In diesem Zusammenhang stellt sich regelmäßig die Frage nach der Mitbestimmung des Betriebsrats bei der verbindlichen Einführung entsprechender Zielvereinbarungsinhalte, bzw. soweit im Unternehmen/Konzern ein (Vergütungs-)System mit Zielvereinbarung noch nicht existiert, hinsichtlich der Einführung eines solchen.

II. Durchführung einer betrieblichen Mitbestimmung

1. Regelungen über die Ordnung des Betriebs und das Verhalten der Mitarbeiter

Das Mitbestimmungsrecht des § 87 Abs. 1 Nr. 1 BetrVG bezieht sich auf die Gestaltung des Zusammenlebens und Zusammenwirkens der Arbeitnehmer im Betrieb.

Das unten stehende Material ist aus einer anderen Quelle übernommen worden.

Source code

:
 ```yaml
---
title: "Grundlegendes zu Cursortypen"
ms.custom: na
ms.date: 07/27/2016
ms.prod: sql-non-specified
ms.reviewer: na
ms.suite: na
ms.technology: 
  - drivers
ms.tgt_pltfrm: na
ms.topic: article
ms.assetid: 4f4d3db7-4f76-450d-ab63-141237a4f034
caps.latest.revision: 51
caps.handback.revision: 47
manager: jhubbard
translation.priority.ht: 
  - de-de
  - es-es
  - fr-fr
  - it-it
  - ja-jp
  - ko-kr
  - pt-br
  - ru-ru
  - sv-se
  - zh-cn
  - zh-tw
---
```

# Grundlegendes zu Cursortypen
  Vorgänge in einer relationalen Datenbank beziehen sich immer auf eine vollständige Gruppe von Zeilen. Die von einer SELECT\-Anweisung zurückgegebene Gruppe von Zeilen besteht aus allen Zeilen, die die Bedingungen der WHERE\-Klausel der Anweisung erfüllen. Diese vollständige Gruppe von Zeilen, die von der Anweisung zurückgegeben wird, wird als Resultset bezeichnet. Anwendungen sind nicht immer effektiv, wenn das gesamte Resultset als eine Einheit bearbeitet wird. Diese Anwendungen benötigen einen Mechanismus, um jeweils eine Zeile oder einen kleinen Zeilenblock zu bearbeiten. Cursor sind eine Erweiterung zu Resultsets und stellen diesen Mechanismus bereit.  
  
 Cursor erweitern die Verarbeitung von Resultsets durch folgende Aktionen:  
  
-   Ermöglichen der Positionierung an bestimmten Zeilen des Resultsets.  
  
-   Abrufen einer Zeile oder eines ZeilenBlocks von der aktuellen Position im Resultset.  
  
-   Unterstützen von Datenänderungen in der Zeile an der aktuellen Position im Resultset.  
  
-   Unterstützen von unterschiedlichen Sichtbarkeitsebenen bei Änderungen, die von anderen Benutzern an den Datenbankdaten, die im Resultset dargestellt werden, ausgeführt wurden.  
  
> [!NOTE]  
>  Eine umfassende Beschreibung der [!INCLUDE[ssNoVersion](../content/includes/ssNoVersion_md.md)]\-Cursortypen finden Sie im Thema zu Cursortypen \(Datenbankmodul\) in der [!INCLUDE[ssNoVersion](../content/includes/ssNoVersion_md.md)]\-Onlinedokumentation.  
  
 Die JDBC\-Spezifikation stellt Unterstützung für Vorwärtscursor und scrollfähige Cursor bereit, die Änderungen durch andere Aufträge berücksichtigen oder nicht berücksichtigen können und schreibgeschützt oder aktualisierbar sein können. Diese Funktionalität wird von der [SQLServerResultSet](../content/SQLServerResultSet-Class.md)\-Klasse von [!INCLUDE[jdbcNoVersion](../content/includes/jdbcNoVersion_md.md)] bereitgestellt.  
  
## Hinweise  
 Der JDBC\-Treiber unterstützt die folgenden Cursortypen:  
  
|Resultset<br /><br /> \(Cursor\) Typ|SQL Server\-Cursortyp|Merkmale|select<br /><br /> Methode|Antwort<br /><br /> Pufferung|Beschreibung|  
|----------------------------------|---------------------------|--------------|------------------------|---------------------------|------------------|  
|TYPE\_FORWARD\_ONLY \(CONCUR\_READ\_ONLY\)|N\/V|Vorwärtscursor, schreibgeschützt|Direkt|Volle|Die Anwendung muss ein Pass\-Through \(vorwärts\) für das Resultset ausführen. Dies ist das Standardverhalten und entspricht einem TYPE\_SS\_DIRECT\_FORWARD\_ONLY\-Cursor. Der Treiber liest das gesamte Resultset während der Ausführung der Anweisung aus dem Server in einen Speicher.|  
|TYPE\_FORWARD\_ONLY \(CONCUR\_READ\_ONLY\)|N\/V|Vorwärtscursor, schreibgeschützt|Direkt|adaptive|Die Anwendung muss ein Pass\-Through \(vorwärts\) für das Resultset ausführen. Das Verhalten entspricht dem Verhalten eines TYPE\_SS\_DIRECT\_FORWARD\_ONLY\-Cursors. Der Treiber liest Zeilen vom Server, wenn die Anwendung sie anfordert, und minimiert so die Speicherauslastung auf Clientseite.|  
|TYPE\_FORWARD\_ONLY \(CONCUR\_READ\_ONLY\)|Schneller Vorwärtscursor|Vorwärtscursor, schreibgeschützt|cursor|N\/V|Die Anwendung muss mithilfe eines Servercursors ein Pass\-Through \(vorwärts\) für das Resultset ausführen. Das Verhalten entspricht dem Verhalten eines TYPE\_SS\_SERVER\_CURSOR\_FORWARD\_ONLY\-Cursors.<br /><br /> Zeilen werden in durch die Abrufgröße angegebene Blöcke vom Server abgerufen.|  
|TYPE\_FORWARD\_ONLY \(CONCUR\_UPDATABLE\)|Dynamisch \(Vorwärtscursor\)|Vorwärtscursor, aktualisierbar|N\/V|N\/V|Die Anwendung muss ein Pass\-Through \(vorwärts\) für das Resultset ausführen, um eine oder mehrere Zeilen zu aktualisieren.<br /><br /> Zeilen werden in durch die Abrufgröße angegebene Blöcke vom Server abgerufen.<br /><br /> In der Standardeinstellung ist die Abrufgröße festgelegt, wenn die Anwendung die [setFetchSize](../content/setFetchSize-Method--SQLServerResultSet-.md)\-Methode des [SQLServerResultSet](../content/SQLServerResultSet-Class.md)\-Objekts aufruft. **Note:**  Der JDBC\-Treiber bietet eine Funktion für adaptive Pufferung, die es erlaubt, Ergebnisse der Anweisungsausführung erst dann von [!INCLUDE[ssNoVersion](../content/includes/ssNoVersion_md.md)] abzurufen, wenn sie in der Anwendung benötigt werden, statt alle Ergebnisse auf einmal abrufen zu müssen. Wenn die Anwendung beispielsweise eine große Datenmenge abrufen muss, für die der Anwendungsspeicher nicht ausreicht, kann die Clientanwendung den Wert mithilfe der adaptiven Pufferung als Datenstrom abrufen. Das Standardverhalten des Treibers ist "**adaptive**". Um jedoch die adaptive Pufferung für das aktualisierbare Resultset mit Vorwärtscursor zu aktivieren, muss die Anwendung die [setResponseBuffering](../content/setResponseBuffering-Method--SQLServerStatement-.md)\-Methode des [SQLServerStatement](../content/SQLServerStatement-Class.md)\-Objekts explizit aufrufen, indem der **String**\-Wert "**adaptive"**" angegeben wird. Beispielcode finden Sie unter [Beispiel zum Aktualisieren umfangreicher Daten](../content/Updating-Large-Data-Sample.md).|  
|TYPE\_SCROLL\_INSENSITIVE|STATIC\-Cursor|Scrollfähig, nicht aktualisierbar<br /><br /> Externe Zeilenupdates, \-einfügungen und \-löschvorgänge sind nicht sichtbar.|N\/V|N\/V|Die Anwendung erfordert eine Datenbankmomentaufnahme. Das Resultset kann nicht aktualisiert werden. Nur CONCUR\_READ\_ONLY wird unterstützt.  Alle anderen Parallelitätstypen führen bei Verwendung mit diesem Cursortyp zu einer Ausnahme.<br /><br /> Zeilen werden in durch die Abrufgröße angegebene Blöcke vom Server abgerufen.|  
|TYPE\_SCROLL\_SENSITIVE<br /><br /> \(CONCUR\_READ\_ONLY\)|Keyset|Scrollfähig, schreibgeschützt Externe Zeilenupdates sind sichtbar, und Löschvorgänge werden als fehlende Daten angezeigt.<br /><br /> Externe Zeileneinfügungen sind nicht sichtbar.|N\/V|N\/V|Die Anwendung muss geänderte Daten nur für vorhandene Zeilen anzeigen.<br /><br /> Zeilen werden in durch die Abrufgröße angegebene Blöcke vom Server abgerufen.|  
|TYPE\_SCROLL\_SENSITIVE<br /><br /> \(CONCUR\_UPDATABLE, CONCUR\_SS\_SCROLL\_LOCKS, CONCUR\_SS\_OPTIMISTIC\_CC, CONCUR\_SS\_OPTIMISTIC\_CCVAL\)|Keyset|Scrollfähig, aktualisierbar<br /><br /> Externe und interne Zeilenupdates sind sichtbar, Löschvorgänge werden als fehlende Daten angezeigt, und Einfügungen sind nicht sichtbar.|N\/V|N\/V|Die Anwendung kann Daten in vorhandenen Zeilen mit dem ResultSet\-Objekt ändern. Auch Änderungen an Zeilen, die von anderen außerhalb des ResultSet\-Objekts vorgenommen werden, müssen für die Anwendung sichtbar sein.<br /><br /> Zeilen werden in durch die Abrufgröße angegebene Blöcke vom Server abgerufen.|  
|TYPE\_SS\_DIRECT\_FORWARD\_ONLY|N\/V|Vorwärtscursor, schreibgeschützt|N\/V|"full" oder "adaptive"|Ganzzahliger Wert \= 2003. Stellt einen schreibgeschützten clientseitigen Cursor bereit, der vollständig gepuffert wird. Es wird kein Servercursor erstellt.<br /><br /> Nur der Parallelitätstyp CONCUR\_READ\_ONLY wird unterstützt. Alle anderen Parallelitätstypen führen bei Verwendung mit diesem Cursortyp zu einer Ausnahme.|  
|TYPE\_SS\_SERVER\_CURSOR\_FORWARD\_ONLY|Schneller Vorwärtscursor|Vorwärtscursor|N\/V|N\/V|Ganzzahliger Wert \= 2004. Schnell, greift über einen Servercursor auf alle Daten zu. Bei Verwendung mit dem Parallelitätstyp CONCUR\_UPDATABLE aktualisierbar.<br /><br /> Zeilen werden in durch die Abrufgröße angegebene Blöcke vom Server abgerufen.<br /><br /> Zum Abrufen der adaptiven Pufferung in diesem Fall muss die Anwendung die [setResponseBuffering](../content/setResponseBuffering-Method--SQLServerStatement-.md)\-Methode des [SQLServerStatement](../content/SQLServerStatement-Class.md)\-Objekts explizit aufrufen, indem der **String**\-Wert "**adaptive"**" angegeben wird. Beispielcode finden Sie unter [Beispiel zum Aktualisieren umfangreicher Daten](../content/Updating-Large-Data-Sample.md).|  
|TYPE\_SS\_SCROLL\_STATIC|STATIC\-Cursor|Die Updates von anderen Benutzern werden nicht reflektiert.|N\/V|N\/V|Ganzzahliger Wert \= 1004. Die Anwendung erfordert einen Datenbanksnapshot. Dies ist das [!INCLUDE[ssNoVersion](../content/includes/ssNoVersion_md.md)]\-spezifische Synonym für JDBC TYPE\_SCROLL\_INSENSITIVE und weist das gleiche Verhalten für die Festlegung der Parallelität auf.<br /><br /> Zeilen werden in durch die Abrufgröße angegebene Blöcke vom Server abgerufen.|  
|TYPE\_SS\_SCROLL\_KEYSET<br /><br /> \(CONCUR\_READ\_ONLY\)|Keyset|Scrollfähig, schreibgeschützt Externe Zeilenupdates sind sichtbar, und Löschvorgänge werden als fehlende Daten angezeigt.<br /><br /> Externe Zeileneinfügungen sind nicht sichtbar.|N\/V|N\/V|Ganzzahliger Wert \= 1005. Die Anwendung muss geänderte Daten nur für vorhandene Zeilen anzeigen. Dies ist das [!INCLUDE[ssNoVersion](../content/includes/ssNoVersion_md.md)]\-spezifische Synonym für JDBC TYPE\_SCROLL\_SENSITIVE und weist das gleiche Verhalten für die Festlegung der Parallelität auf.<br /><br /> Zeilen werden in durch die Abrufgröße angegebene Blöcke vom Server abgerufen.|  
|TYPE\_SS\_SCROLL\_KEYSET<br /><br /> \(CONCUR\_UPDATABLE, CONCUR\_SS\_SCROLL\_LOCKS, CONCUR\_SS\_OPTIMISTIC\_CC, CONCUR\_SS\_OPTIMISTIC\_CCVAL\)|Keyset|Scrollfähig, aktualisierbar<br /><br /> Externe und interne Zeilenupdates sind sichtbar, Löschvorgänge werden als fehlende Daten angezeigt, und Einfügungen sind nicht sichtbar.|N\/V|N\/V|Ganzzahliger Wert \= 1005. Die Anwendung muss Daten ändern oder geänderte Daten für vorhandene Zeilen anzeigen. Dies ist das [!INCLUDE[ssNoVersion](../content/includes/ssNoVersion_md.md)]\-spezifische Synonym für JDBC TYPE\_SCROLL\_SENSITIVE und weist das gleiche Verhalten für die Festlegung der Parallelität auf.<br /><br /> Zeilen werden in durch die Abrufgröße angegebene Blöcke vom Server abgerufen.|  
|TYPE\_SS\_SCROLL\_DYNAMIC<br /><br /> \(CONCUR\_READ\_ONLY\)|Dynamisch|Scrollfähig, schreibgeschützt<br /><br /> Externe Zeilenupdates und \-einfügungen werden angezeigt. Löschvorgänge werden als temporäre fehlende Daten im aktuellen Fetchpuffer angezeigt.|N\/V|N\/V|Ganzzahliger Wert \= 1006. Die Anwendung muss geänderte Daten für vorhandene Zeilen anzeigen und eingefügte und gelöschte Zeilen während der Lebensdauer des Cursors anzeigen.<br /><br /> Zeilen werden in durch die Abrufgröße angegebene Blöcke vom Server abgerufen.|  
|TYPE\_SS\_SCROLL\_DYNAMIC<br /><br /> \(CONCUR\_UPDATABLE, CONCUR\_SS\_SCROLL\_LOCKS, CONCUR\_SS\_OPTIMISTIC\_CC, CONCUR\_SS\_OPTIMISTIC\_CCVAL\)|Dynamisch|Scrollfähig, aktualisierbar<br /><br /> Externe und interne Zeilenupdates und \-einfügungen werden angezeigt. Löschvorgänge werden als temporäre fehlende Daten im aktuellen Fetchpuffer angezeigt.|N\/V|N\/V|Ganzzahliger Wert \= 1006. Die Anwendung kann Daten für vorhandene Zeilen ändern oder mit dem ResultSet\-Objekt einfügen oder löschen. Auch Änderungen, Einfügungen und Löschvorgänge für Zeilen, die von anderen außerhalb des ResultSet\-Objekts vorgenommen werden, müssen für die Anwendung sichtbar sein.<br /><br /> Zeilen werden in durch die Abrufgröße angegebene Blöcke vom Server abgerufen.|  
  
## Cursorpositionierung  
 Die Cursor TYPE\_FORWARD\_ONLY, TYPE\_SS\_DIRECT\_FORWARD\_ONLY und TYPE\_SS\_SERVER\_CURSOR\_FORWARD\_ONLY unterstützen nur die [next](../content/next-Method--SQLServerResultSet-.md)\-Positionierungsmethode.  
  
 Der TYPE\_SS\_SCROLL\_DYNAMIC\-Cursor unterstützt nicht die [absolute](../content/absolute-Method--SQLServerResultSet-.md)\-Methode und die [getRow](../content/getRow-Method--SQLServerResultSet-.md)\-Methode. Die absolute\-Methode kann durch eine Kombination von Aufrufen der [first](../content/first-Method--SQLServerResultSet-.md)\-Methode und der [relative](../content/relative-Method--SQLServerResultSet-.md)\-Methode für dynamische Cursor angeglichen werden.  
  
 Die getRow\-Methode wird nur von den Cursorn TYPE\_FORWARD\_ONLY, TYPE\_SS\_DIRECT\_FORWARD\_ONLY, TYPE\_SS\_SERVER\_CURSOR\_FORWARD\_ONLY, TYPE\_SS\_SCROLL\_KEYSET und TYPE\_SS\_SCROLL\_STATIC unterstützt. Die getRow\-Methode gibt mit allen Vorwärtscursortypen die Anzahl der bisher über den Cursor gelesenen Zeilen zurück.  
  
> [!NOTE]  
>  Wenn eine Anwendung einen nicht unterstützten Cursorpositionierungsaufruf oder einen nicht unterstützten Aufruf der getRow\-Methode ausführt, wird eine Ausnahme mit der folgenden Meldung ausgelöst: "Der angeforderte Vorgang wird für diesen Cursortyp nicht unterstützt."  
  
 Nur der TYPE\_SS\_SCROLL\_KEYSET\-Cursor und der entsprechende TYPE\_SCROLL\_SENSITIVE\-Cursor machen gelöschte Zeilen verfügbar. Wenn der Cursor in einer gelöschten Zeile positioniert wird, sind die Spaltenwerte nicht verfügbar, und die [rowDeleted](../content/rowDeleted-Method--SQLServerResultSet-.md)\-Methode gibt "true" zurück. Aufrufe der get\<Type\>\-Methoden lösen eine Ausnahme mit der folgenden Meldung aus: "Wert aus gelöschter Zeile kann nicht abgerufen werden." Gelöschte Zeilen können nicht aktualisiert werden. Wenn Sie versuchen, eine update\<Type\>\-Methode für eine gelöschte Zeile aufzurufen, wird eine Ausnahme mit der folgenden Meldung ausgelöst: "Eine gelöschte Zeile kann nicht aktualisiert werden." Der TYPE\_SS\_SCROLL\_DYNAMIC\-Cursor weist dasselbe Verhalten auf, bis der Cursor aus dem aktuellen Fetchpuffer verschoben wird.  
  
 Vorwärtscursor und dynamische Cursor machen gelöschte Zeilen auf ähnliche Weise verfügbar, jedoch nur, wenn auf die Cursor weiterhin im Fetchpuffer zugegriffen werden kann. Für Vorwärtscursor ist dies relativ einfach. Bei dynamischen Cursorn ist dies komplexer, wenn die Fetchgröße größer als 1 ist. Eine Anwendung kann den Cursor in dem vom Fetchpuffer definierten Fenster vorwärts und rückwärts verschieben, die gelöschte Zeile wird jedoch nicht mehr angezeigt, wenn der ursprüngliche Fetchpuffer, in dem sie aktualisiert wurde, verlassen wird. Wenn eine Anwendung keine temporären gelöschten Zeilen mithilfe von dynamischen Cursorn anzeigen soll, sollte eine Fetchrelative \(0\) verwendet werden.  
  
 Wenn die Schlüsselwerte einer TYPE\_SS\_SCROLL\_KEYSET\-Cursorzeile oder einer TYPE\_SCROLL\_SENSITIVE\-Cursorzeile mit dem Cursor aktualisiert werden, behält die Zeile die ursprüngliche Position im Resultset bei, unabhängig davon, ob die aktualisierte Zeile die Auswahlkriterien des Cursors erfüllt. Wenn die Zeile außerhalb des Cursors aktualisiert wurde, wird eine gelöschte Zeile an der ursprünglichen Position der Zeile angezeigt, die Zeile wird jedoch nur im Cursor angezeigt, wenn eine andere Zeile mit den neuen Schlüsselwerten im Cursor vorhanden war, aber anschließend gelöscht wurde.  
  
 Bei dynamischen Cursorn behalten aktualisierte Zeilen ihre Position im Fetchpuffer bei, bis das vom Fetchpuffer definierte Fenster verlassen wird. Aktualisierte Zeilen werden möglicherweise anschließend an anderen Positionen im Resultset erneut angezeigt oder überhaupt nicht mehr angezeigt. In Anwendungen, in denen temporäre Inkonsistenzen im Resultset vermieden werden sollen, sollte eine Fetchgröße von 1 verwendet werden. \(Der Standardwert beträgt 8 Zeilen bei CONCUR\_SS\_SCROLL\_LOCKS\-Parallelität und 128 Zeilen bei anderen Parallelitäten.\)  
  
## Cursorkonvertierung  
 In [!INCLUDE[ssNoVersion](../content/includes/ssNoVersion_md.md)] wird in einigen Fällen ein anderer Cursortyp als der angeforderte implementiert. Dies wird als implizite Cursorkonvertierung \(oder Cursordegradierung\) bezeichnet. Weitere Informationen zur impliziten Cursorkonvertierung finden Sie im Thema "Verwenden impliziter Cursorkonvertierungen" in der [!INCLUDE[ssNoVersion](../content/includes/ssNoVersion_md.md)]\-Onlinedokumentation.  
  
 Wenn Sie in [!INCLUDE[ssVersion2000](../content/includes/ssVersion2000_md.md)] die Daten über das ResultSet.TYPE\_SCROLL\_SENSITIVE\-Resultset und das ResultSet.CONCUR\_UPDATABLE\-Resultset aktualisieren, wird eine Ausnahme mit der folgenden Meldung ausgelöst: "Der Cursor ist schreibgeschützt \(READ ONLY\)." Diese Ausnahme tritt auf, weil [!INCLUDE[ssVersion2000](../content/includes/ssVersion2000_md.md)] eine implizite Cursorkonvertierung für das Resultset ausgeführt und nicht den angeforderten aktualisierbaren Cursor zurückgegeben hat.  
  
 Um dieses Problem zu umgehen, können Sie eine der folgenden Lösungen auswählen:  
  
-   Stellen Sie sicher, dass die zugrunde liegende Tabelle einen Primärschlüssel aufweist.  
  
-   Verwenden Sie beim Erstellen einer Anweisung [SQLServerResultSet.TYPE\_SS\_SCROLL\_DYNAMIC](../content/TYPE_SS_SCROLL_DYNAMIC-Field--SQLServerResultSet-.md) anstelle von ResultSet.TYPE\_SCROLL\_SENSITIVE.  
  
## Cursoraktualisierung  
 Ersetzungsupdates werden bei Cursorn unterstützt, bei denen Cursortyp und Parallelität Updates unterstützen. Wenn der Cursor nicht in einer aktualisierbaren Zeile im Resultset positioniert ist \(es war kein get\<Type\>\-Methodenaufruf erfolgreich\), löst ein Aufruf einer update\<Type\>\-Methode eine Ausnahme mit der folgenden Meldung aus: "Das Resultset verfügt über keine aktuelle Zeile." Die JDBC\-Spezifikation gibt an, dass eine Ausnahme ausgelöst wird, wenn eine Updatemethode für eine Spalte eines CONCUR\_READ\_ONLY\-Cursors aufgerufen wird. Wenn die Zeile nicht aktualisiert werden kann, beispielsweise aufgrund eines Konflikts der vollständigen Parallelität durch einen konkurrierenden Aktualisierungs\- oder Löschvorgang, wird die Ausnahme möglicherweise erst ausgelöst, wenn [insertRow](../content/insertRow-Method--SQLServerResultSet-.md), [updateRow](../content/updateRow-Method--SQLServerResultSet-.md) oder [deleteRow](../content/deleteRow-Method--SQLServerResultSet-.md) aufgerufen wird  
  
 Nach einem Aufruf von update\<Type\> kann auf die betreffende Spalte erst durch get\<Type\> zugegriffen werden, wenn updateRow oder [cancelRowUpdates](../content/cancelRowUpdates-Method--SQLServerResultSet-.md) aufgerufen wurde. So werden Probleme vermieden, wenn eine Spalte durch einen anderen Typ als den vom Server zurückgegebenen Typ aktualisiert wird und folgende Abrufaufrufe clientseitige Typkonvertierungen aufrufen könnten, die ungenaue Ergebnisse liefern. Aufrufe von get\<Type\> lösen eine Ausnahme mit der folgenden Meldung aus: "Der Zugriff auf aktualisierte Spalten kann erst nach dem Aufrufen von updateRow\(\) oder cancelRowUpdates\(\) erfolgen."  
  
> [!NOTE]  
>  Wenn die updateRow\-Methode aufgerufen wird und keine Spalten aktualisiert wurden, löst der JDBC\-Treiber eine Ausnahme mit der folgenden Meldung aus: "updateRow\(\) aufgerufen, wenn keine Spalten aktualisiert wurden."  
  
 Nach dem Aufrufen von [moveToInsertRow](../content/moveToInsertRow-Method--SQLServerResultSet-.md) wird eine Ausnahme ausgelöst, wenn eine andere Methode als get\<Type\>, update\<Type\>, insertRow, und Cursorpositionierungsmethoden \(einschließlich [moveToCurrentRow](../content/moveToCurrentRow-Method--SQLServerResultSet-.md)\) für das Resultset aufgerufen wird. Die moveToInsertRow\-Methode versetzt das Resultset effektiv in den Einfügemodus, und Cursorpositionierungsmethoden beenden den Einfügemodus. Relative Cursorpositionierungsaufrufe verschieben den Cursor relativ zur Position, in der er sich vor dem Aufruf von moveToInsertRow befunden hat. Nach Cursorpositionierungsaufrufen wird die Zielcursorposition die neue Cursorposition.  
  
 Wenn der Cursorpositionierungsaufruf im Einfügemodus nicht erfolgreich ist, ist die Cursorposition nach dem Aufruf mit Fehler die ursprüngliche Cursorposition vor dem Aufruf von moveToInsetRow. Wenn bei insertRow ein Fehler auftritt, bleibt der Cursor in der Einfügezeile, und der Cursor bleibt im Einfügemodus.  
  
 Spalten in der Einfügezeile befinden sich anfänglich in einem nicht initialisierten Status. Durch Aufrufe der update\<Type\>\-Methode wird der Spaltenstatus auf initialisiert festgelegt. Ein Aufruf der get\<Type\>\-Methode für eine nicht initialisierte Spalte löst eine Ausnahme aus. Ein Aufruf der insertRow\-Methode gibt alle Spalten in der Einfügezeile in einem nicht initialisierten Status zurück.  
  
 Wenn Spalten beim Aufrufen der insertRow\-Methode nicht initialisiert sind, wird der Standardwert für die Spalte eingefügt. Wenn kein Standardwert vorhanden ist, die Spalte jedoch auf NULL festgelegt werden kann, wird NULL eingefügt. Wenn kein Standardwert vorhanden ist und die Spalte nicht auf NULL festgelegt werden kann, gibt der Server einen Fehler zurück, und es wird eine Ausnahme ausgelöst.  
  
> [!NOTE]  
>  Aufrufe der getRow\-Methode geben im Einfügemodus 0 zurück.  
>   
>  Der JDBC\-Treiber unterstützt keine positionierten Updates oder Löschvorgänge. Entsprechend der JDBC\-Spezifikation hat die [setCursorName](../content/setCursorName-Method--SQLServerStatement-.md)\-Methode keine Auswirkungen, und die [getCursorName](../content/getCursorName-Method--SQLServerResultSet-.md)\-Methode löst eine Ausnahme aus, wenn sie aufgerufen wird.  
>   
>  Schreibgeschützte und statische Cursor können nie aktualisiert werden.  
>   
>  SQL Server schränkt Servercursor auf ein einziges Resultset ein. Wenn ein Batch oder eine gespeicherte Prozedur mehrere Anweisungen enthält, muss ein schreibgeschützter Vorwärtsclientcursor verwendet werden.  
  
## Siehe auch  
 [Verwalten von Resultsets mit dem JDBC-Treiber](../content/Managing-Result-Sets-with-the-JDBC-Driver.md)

Es erfasst die allgemeine betriebliche Ordnung und das Verhalten der Arbeitnehmer, soweit deren Zusammenleben und Zusammenwirken berührt werden und damit ein Bezug zur betrieblichen Ordnung besteht. Von diesem sog. Ordnungsverhalten ist das mitbestimmungsfreie Arbeitsverhalten zu unterscheiden. Hiervon erfasst sind solche Maßnahmen, mit denen die Arbeitspflicht im Verhältnis zwischen Arbeitgeber und Arbeitnehmer unmittelbar konkretisiert wird.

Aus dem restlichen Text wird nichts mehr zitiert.